───── STUDY MATERIAL ─────

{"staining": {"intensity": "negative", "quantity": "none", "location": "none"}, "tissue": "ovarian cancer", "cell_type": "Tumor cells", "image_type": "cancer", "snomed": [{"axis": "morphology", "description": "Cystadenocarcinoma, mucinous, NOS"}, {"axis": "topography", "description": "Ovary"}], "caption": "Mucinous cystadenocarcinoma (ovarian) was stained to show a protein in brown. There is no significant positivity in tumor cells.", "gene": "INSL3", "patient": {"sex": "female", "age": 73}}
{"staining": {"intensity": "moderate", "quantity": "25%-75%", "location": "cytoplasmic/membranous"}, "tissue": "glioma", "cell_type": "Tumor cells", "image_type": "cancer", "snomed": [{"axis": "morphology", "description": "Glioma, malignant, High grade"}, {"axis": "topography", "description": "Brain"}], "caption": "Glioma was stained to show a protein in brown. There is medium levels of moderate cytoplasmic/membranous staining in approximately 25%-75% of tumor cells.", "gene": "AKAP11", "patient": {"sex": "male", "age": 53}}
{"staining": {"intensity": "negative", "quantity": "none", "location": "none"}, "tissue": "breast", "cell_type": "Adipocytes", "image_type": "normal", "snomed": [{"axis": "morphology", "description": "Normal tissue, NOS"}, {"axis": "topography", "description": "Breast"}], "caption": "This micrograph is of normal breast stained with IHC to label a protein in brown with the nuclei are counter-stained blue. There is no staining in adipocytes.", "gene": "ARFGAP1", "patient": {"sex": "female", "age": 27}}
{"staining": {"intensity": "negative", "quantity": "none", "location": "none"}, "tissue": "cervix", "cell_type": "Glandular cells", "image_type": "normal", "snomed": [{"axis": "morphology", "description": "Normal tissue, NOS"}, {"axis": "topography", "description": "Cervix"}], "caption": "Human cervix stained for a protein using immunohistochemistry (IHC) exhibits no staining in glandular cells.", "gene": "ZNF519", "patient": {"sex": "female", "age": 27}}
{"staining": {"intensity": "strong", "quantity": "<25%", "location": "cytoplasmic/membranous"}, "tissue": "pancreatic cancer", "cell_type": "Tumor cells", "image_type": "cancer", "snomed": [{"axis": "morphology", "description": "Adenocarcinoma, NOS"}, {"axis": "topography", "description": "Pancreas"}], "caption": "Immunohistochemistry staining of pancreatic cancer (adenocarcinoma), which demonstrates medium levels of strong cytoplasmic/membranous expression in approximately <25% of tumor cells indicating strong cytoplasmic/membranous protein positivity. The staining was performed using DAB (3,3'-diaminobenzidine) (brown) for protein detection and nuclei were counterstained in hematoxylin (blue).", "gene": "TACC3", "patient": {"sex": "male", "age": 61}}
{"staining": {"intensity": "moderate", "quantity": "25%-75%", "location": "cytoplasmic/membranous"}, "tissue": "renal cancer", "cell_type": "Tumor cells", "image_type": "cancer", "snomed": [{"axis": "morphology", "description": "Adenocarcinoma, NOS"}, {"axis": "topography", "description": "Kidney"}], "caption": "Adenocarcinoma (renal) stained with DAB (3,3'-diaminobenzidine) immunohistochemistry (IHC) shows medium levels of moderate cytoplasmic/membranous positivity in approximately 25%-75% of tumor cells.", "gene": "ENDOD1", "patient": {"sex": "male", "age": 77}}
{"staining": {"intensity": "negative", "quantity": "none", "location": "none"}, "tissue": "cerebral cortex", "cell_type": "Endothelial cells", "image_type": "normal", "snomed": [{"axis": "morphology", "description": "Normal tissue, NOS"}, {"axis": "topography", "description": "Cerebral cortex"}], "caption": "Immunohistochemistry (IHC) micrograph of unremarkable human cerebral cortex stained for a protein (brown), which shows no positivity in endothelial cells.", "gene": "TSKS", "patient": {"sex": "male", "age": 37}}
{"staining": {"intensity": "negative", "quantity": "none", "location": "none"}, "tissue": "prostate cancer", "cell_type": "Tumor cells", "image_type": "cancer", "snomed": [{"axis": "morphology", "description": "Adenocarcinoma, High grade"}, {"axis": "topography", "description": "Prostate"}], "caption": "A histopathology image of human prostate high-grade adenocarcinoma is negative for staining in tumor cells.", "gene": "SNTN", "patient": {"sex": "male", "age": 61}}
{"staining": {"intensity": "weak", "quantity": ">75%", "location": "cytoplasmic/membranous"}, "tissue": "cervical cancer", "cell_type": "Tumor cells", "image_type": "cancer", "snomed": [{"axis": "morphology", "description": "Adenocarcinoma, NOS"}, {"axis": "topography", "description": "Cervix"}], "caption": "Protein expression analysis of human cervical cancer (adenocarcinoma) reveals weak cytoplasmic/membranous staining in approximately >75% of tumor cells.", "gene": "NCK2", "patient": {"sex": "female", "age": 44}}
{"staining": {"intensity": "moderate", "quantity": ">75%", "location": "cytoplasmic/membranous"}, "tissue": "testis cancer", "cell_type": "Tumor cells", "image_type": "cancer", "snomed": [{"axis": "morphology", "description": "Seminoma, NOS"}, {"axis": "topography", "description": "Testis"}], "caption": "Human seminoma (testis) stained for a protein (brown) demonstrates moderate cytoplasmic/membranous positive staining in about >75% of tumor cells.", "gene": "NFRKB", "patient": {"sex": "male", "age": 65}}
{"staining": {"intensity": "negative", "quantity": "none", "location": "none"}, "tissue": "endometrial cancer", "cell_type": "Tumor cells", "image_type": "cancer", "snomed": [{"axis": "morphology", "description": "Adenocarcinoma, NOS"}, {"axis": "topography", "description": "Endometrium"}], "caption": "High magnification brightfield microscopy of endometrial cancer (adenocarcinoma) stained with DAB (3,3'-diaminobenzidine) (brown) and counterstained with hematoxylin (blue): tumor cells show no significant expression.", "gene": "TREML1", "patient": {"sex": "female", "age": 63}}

─────

The entries shown above should be copied out word for word.

{"staining": {"intensity": "negative", "quantity": "none", "location": "none"}, "tissue": "ovarian cancer", "cell_type": "Tumor cells", "image_type": "cancer", "snomed": [{"axis": "morphology", "description": "Cystadenocarcinoma, mucinous, NOS"}, {"axis": "topography", "description": "Ovary"}], "caption": "Mucinous cystadenocarcinoma (ovarian) was stained to show a protein in brown. There is no significant positivity in tumor cells.", "gene": "INSL3", "patient": {"sex": "female", "age": 73}}
{"staining": {"intensity": "moderate", "quantity": "25%-75%", "location": "cytoplasmic/membranous"}, "tissue": "glioma", "cell_type": "Tumor cells", "image_type": "cancer", "snomed": [{"axis": "morphology", "description": "Glioma, malignant, High grade"}, {"axis": "topography", "description": "Brain"}], "caption": "Glioma was stained to show a protein in brown. There is medium levels of moderate cytoplasmic/membranous staining in approximately 25%-75% of tumor cells.", "gene": "AKAP11", "patient": {"sex": "male", "age": 53}}
{"staining": {"intensity": "negative", "quantity": "none", "location": "none"}, "tissue": "breast", "cell_type": "Adipocytes", "image_type": "normal", "snomed": [{"axis": "morphology", "description": "Normal tissue, NOS"}, {"axis": "topography", "description": "Breast"}], "caption": "This micrograph is of normal breast stained with IHC to label a protein in brown with the nuclei are counter-stained blue. There is no staining in adipocytes.", "gene": "ARFGAP1", "patient": {"sex": "female", "age": 27}}
{"staining": {"intensity": "negative", "quantity": "none", "location": "none"}, "tissue": "cervix", "cell_type": "Glandular cells", "image_type": "normal", "snomed": [{"axis": "morphology", "description": "Normal tissue, NOS"}, {"axis": "topography", "description": "Cervix"}], "caption": "Human cervix stained for a protein using immunohistochemistry (IHC) exhibits no staining in glandular cells.", "gene": "ZNF519", "patient": {"sex": "female", "age": 27}}
{"staining": {"intensity": "strong", "quantity": "<25%", "location": "cytoplasmic/membranous"}, "tissue": "pancreatic cancer", "cell_type": "Tumor cells", "image_type": "cancer", "snomed": [{"axis": "morphology", "description": "Adenocarcinoma, NOS"}, {"axis": "topography", "description": "Pancreas"}], "caption": "Immunohistochemistry staining of pancreatic cancer (adenocarcinoma), which demonstrates medium levels of strong cytoplasmic/membranous expression in approximately <25% of tumor cells indicating strong cytoplasmic/membranous protein positivity. The staining was performed using DAB (3,3'-diaminobenzidine) (brown) for protein detection and nuclei were counterstained in hematoxylin (blue).", "gene": "TACC3", "patient": {"sex": "male", "age": 61}}
{"staining": {"intensity": "moderate", "quantity": "25%-75%", "location": "cytoplasmic/membranous"}, "tissue": "renal cancer", "cell_type": "Tumor cells", "image_type": "cancer", "snomed": [{"axis": "morphology", "description": "Adenocarcinoma, NOS"}, {"axis": "topography", "description": "Kidney"}], "caption": "Adenocarcinoma (renal) stained with DAB (3,3'-diaminobenzidine) immunohistochemistry (IHC) shows medium levels of moderate cytoplasmic/membranous positivity in approximately 25%-75% of tumor cells.", "gene": "ENDOD1", "patient": {"sex": "male", "age": 77}}
{"staining": {"intensity": "negative", "quantity": "none", "location": "none"}, "tissue": "cerebral cortex", "cell_type": "Endothelial cells", "image_type": "normal", "snomed": [{"axis": "morphology", "description": "Normal tissue, NOS"}, {"axis": "topography", "description": "Cerebral cortex"}], "caption": "Immunohistochemistry (IHC) micrograph of unremarkable human cerebral cortex stained for a protein (brown), which shows no positivity in endothelial cells.", "gene": "TSKS", "patient": {"sex": "male", "age": 37}}
{"staining": {"intensity": "negative", "quantity": "none", "location": "none"}, "tissue": "prostate cancer", "cell_type": "Tumor cells", "image_type": "cancer", "snomed": [{"axis": "morphology", "description": "Adenocarcinoma, High grade"}, {"axis": "topography", "description": "Prostate"}], "caption": "A histopathology image of human prostate high-grade adenocarcinoma is negative for staining in tumor cells.", "gene": "SNTN", "patient": {"sex": "male", "age": 61}}
{"staining": {"intensity": "weak", "quantity": ">75%", "location": "cytoplasmic/membranous"}, "tissue": "cervical cancer", "cell_type": "Tumor cells", "image_type": "cancer", "snomed": [{"axis": "morphology", "description": "Adenocarcinoma, NOS"}, {"axis": "topography", "description": "Cervix"}], "caption": "Protein expression analysis of human cervical cancer (adenocarcinoma) reveals weak cytoplasmic/membranous staining in approximately >75% of tumor cells.", "gene": "NCK2", "patient": {"sex": "female", "age": 44}}
{"staining": {"intensity": "moderate", "quantity": ">75%", "location": "cytoplasmic/membranous"}, "tissue": "testis cancer", "cell_type": "Tumor cells", "image_type": "cancer", "snomed": [{"axis": "morphology", "description": "Seminoma, NOS"}, {"axis": "topography", "description": "Testis"}], "caption": "Human seminoma (testis) stained for a protein (brown) demonstrates moderate cytoplasmic/membranous positive staining in about >75% of tumor cells.", "gene": "NFRKB", "patient": {"sex": "male", "age": 65}}
{"staining": {"intensity": "negative", "quantity": "none", "location": "none"}, "tissue": "endometrial cancer", "cell_type": "Tumor cells", "image_type": "cancer", "snomed": [{"axis": "morphology", "description": "Adenocarcinoma, NOS"}, {"axis": "topography", "description": "Endometrium"}], "caption": "High magnification brightfield microscopy of endometrial cancer (adenocarcinoma) stained with DAB (3,3'-diaminobenzidine) (brown) and counterstained with hematoxylin (blue): tumor cells show no significant expression.", "gene": "TREML1", "patient": {"sex": "female", "age": 63}}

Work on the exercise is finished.